Bref, quoique menées à petite échelle, les actions de Berthié ont une portée considérable et un effet puissant. Un peu comme le battement d’aile du papillon qui provoque une tornade des centaines de milliers de kilomètres plus loin.

Rêver grand

Depuis que Berthié est à la tête de la Section Sherbrooke d’Ingénieurs sans frontière, les membres sont passés de 5 en 2017 à 15 en 2019. Pour relever ce défi, il a pu compter sur le soutien du programme Accélérateur entrepreneurial Desjardins, créé par l’Université de Sherbrooke et Desjardins. « C’est eux qui m’ont contacté, au début de la session d’automne 2018. Ils nous ont aidés sur le plan de la visibilité et de l’organisation de nos activités, comme la Nuit sans frontières. Ils sont très informés sur tout ce qui touche la collaboration internationale. Ç’a vraiment cliqué entre nous. Ils nous appuient dans notre rayonnement. »

Où Berthié se voit-il dans quelques années? Il est tantôt question d’une maîtrise, tantôt d’une entreprise sociale démarrée avec des amis. Les possibilités sont nombreuses, et il compte bien en profiter.

Chose certaine, celui qui a dû délaisser son sport – le kayak de compétition – avant son entrée à l’université, en raison de problèmes de santé graves, fait preuve d’une humilité grande et vraie :

Je ne me considère pas vraiment comme un entrepreneur. Je suis seulement quelqu’un qui essaie d’être une meilleure personne de jour en jour. La maladie et le sport m’ont forgé en tant que personne. Ç’a été des moments durs, mais sans quoi je ne serais pas qui je suis aujourd’hui.

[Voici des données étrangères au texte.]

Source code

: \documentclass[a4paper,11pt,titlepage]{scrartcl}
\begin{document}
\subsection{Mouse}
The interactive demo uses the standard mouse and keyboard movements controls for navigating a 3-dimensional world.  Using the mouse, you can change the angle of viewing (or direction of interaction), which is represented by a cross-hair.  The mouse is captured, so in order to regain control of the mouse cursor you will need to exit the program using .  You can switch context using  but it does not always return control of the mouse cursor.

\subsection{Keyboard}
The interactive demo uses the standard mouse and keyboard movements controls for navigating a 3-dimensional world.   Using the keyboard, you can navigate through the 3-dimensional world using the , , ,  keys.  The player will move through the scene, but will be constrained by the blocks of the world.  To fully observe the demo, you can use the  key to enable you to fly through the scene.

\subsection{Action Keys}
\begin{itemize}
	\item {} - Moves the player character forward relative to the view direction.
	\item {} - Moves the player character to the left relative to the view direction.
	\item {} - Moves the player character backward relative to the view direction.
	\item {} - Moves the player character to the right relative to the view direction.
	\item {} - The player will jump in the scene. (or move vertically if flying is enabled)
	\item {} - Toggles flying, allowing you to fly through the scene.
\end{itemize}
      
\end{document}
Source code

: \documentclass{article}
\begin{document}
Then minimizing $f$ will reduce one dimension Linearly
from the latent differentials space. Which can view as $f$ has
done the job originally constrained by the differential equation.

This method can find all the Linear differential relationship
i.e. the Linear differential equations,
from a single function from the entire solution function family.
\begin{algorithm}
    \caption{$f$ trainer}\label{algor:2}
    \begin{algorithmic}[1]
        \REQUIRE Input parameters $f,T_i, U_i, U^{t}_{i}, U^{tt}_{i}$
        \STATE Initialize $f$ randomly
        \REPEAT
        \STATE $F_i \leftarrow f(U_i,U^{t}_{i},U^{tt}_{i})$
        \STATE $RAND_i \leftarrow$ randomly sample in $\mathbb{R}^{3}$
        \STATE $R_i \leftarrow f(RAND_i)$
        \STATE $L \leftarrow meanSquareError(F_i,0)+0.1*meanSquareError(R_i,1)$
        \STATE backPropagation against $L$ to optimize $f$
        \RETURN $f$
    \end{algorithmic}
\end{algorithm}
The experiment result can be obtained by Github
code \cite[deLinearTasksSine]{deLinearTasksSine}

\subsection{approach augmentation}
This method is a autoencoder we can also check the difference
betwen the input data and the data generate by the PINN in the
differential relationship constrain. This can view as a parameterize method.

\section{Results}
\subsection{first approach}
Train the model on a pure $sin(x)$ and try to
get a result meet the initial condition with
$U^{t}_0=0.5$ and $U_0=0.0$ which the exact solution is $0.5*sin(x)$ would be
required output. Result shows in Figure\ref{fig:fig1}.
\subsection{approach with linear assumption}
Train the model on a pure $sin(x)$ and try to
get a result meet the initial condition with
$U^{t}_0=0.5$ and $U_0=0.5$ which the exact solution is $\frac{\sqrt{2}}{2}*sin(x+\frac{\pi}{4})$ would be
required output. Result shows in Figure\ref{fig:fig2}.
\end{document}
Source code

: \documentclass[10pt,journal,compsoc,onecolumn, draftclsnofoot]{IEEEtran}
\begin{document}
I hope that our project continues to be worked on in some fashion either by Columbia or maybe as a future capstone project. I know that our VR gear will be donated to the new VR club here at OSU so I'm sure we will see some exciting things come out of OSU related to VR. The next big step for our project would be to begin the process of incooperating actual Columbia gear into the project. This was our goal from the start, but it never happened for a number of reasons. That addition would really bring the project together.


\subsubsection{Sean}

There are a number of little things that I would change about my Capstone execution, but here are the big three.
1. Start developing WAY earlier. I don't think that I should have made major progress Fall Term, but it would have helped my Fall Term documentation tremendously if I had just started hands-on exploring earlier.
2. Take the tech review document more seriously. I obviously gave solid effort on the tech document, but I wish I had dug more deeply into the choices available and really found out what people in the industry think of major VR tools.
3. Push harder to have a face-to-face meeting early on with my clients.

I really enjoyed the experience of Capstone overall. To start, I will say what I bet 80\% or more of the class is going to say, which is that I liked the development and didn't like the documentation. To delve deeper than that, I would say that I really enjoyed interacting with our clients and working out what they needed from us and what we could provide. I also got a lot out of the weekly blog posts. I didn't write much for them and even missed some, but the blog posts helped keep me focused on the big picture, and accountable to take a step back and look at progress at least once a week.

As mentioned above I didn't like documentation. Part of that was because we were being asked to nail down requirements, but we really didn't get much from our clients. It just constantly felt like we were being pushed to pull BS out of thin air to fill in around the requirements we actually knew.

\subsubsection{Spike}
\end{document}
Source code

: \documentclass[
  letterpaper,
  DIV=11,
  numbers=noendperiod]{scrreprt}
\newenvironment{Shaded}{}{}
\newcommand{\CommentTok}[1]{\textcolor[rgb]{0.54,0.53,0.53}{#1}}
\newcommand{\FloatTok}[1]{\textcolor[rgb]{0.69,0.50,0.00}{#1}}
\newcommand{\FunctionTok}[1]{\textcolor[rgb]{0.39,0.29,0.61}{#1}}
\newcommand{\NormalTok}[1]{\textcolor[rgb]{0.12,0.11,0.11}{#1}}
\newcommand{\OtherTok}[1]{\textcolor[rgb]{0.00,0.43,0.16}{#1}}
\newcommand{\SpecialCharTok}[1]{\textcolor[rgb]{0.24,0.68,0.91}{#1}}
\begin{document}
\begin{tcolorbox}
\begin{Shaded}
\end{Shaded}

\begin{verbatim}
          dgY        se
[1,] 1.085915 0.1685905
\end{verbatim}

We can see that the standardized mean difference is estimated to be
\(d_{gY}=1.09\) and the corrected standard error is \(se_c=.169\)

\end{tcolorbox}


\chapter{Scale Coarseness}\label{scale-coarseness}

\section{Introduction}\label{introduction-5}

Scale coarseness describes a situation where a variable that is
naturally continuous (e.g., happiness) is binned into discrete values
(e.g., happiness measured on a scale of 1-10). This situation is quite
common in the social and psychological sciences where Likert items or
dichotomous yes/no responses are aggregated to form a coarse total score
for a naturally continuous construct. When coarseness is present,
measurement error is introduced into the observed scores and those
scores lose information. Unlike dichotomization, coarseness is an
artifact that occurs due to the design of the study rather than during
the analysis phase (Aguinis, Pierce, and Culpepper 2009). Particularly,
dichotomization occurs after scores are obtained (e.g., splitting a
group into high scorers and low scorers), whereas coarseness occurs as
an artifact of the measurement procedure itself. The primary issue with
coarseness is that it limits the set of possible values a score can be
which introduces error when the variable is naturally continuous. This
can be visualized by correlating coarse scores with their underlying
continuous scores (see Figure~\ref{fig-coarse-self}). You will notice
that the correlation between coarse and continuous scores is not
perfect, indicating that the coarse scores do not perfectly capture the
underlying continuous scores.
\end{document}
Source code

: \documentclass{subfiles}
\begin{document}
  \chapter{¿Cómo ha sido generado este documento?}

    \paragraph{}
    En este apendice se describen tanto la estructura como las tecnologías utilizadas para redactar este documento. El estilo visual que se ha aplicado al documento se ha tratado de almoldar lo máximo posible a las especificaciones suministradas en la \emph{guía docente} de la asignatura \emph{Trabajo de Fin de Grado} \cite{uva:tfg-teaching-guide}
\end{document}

Aide humanitaire et changement systémique, quelle est la différence?
L’aide humanitaire propose une aide immédiate à un problème précis. Par exemple, la construction d’un puits dans un village dont l'unique point d’eau se trouve à des kilomètres. En revanche, si l’on veut mettre en place une solution systémique, on examinera d’abord le contexte social de la communauté pour bien comprendre la source du problème.
« Oui, les femmes doivent marcher plusieurs dizaines de kilomètres chaque jour pour aller chercher de l’eau pour leur village. Mais si c’était le seul moment qu’elles avaient pour être ensemble? L’arrivée du puits dans le village pourrait les priver de ce moment de paix et de respect mutuel », résume Berthié, en précisant qu’il s’agirait alors d’un problème d’égalité des genres, sur lequel il faudrait se pencher en priorité.

Un mot sur le programme Accélérateur entrepreneurial Desjardins
Créé par l’Université de Sherbrooke et Desjardins, l’Accélérateur entrepreneurial Desjardins est une initiative visant à former les entrepreneurs québécois de demain. Les étudiantes et les étudiants sélectionnés reçoivent notamment de la formation sous forme de coaching personnalisé et de l’aide concrète pour la mise sur pied de leur projet.